Former Hostess Cake factory sketch by Chandler O'Leary

All cities grow, shrink or evolve over time—but as Seattle is in the midst of yet another building boom, the place is changing so rapidly that I can’t keep up. Landmarks and local mom-and-pops disappear in a puff of smoke—while presto-change-o, mammoth condos and office blocks pop up, seemingly overnight. Painted plywood fences mask building sites the way a magician’s red velvet cloth covers the lady sawn in half. Whole arterial exchanges get picked up and moved elsewhere, my shortcuts and well-worn paths shuffled like a deck of cards. Not only can I not begin to record all the changes in my sketchbooks—sometimes I have to erase huge swaths of my mental map and completely redraw them.
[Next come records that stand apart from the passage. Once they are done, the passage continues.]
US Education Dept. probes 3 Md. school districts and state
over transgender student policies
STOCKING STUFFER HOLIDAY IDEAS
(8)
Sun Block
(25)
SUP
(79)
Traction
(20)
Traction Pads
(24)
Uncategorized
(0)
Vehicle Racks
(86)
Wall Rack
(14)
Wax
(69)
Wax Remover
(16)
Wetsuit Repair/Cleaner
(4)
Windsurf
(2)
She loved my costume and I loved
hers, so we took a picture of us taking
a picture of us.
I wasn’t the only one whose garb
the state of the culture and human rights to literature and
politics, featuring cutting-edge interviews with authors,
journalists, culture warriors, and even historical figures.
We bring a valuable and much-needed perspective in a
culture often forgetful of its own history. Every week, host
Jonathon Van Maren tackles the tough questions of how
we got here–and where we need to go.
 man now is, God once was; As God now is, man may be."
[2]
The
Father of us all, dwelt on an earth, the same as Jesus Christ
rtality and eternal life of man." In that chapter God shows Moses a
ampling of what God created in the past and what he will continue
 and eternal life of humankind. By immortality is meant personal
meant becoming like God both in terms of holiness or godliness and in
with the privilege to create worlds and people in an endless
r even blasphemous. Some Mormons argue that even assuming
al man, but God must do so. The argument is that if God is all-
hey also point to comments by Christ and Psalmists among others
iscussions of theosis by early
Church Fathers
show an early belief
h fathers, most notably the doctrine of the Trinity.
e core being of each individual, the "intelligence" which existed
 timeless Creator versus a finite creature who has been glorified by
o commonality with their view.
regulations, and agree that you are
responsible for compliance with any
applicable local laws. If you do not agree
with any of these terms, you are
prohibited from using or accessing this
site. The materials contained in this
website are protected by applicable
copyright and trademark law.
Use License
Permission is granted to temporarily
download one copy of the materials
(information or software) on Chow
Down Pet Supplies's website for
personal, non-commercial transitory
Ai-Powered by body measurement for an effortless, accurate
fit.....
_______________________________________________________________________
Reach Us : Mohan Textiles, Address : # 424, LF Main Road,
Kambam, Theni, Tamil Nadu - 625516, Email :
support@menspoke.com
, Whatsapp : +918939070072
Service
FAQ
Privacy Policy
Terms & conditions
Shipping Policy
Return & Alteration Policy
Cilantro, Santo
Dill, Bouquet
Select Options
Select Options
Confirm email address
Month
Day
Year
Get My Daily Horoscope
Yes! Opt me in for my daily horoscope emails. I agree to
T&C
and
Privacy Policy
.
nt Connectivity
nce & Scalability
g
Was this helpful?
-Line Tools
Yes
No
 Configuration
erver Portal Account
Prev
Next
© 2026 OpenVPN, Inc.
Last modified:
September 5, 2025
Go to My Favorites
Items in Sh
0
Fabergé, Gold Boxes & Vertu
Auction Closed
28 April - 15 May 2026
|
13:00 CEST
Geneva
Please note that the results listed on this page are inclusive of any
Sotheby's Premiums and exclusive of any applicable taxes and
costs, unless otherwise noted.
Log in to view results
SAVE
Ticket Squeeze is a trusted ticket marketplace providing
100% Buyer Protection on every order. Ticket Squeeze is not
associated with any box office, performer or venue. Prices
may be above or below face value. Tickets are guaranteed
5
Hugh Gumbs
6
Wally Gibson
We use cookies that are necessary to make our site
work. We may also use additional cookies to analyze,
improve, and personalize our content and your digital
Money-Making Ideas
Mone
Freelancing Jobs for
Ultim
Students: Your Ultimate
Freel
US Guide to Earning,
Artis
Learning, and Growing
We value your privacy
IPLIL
The sweeping changes are disorienting, but small tweaks are everywhere, too. The big plans misdirect our attention while the little things shift by sleight of hand, well beneath our notice. This prestidigitation happens so often that I wonder sometimes if I’m the only one still peering closely, trying to discover the magician’s trick. If I’m the only one whose heartstrings are tugged with every posting of a land use permit.

So revisiting the Hostess Cake Factory, which I sketched last year, seemed like the perfect symbol of how I feel about all this. The structure is an empty, faceless shell now, awaiting a makeover, or a tear-down, or something else entirely. The only remaining identifying features are the building’s rounded corners and its location on the map.

Saddest of all, the red hearts the building wore on its sleeve are gone—which feels suspiciously like a metaphor for the whole neighborhood. Maybe the magician will surprise us and make those hearts reappear at the history museum down the street. Until that day, I’ll keep their memory safe in my sketchbook.